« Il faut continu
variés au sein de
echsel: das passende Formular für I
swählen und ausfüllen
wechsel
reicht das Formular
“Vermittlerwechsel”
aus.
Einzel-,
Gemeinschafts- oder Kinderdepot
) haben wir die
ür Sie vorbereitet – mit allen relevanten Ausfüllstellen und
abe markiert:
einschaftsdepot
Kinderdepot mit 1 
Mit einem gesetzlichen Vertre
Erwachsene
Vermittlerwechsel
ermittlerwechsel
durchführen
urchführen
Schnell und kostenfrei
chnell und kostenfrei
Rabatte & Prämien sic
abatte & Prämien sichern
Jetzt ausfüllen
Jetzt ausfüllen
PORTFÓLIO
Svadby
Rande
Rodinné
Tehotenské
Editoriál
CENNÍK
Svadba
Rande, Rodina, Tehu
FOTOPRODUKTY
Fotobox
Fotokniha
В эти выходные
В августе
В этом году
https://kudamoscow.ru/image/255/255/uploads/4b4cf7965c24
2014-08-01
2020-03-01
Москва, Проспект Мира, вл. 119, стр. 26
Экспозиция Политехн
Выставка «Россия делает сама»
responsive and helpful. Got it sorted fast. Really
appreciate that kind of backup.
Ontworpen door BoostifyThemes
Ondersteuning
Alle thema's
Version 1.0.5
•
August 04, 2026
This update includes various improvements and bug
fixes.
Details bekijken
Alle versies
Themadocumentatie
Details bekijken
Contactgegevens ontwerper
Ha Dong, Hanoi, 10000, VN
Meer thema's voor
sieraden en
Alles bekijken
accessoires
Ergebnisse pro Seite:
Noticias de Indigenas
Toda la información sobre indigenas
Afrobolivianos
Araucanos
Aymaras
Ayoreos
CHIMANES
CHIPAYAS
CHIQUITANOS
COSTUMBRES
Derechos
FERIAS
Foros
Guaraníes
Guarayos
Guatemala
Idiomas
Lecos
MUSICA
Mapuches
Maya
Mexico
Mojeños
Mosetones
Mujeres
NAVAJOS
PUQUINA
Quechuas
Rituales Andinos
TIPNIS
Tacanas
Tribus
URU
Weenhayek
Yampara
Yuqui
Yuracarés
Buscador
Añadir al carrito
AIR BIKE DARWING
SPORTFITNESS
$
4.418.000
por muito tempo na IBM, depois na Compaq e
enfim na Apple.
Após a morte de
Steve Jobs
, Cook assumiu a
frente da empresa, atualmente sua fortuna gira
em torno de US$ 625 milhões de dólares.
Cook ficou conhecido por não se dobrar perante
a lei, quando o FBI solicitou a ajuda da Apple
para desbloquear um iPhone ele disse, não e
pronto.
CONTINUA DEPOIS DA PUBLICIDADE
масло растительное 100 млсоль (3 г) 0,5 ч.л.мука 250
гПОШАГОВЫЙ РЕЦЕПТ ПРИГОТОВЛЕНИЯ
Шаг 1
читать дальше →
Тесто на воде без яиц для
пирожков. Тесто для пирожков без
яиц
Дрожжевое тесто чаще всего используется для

* * * *

Copy every one of the lines above, keeping each one unchanged and in the same order.

« Il faut continu
variés au sein de
echsel: das passende Formular für I
swählen und ausfüllen
wechsel
reicht das Formular
“Vermittlerwechsel”
aus.
Einzel-,
Gemeinschafts- oder Kinderdepot
) haben wir die
ür Sie vorbereitet – mit allen relevanten Ausfüllstellen und
abe markiert:
einschaftsdepot
Kinderdepot mit 1 
Mit einem gesetzlichen Vertre
Erwachsene
Vermittlerwechsel
ermittlerwechsel
durchführen
urchführen
Schnell und kostenfrei
chnell und kostenfrei
Rabatte & Prämien sic
abatte & Prämien sichern
Jetzt ausfüllen
Jetzt ausfüllen
PORTFÓLIO
Svadby
Rande
Rodinné
Tehotenské
Editoriál
CENNÍK
Svadba
Rande, Rodina, Tehu
FOTOPRODUKTY
Fotobox
Fotokniha
В эти выходные
В августе
В этом году
https://kudamoscow.ru/image/255/255/uploads/4b4cf7965c24
2014-08-01
2020-03-01
Москва, Проспект Мира, вл. 119, стр. 26
Экспозиция Политехн
Выставка «Россия делает сама»
responsive and helpful. Got it sorted fast. Really
appreciate that kind of backup.
Ontworpen door BoostifyThemes
Ondersteuning
Alle thema's
Version 1.0.5
•
August 04, 2026
This update includes various improvements and bug
fixes.
Details bekijken
Alle versies
Themadocumentatie
Details bekijken
Contactgegevens ontwerper
Ha Dong, Hanoi, 10000, VN
Meer thema's voor
sieraden en
Alles bekijken
accessoires
Ergebnisse pro Seite:
Noticias de Indigenas
Toda la información sobre indigenas
Afrobolivianos
Araucanos
Aymaras
Ayoreos
CHIMANES
CHIPAYAS
CHIQUITANOS
COSTUMBRES
Derechos
FERIAS
Foros
Guaraníes
Guarayos
Guatemala
Idiomas
Lecos
MUSICA
Mapuches
Maya
Mexico
Mojeños
Mosetones
Mujeres
NAVAJOS
PUQUINA
Quechuas
Rituales Andinos
TIPNIS
Tacanas
Tribus
URU
Weenhayek
Yampara
Yuqui
Yuracarés
Buscador
Añadir al carrito
AIR BIKE DARWING
SPORTFITNESS
$
4.418.000
por muito tempo na IBM, depois na Compaq e
enfim na Apple.
Após a morte de
Steve Jobs
, Cook assumiu a
frente da empresa, atualmente sua fortuna gira
em torno de US$ 625 milhões de dólares.
Cook ficou conhecido por não se dobrar perante
a lei, quando o FBI solicitou a ajuda da Apple
para desbloquear um iPhone ele disse, não e
pronto.
CONTINUA DEPOIS DA PUBLICIDADE
масло растительное 100 млсоль (3 г) 0,5 ч.л.мука 250
гПОШАГОВЫЙ РЕЦЕПТ ПРИГОТОВЛЕНИЯ
Шаг 1
читать дальше →
Тесто на воде без яиц для
пирожков. Тесто для пирожков без
яиц
Дрожжевое тесто чаще всего используется для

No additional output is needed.